C'est vrai que j’ai tendance à l’oublier mais on est trois dans cette histoire. D'un côté, ils ont l'avantage d'avoir noué des liens tous les deux, de l'autre, j'ai celui d'avoir eu de leurs nouvelles toutes ces années. Mes grands-parents s'étaient toujours bien gardé de me dire si mes frères entendaient parler de moi.

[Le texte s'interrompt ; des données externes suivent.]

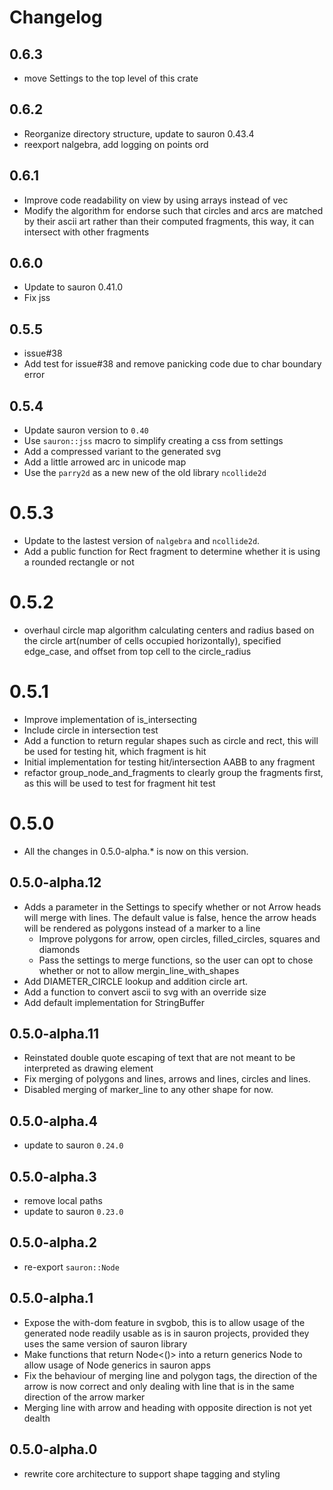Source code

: # Changelog

## 0.6.3
- move Settings to the top level of this crate

## 0.6.2
- Reorganize directory structure, update to sauron 0.43.4
- reexport nalgebra, add logging on points ord

## 0.6.1
- Improve code readability on view by using arrays instead of vec
- Modify the algorithm for endorse such that circles and arcs are matched by their ascii art rather than their computed fragments, this way, it can intersect with other fragments

## 0.6.0
- Update to sauron 0.41.0
- Fix jss
## 0.5.5
- issue#38
- Add test for issue#38 and remove panicking code due to char boundary error

## 0.5.4
- Update sauron version to `0.40`
- Use `sauron::jss` macro to simplify creating a css from settings
- Add a compressed variant to the generated svg
- Add a little arrowed arc in unicode map
- Use the `parry2d` as a new new of the old library `ncollide2d`

# 0.5.3
- Update to the lastest version of `nalgebra` and `ncollide2d`.
- Add a public function for Rect fragment to determine whether it is using a rounded rectangle or not

# 0.5.2
- overhaul circle map algorithm calculating centers and radius based on the circle art(number of cells occupied horizontally), specified edge_case, and offset from top cell to the circle_radius

# 0.5.1
- Improve implementation of is_intersecting
- Include circle in intersection test
- Add a function to return regular shapes such as circle and rect, this will be used for testing hit, which fragment is hit
- Initial implementation for testing hit/intersection AABB to any fragment
- refactor group_node_and_fragments to clearly group the fragments first, as this will be used to test for fragment hit test

# 0.5.0
- All the changes in 0.5.0-alpha.* is now on this version.

## 0.5.0-alpha.12
- Adds a parameter in the Settings to specify whether or not Arrow heads will merge with lines. The default value is false, hence the arrow heads will be rendered as polygons instead of a marker to a line
    - Improve polygons for arrow, open circles, filled_circles, squares and diamonds
    - Pass the settings to merge functions, so the user can opt to chose whether or not to allow mergin_line_with_shapes
- Add DIAMETER_CIRCLE lookup and addition circle art.
- Add a function to convert ascii to svg with an override size
- Add default implementation for StringBuffer

## 0.5.0-alpha.11
- Reinstated double quote escaping of text that are not meant to be interpreted as drawing element
- Fix merging of polygons and lines, arrows and lines, circles and lines.
- Disabled merging of marker_line to any other shape for now.

## 0.5.0-alpha.4
- update to sauron `0.24.0`

## 0.5.0-alpha.3
- remove local paths
- update to sauron `0.23.0`

## 0.5.0-alpha.2
-  re-export `sauron::Node`

## 0.5.0-alpha.1
- Expose the with-dom feature in svgbob, this is to allow usage of the generated node readily usable as is in sauron projects, provided they uses the same version of sauron library
- Make functions that return Node<()> into a return generics Node<MSG> to allow usage of Node<MSG> generics in sauron apps
- Fix the behaviour of merging line and polygon tags, the direction of the arrow is now correct and only dealing with line that is in the same direction of the arrow marker
- Merging line with arrow and heading with opposite direction is not yet dealth

## 0.5.0-alpha.0
- rewrite core architecture to support shape tagging and styling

Après cette discussion avec Mathieu, je me sens plus légère et je décide de prendre du recul concernant mes attentes. Le destin ne nous a pas été favorable jusque-là mais peut-être, faut-il s'en référer à lui pour la suite.

Le mieux est de laisser le temps au temps et qui sait peut-être que tout cela se fera naturellement.

Je décide de laisser Mathieu devant la télé et c'est avec une énergie nouvelle que je prépare mes affaires pour le lendemain. Je veille à ce que tout soit prêt et organisé, comme à mon habitude. Il y a déjà beaucoup d’impondérables dans cette rentrée, pas la peine d’en rajouter en oubliant des feuilles ou des stylos. Après une bonne douche, j’ai les idées plus aux claires et je suis détendue.  C’est avec une certaine légèreté que la soirée se déroule et je me surprends même à m’endormir rapidement.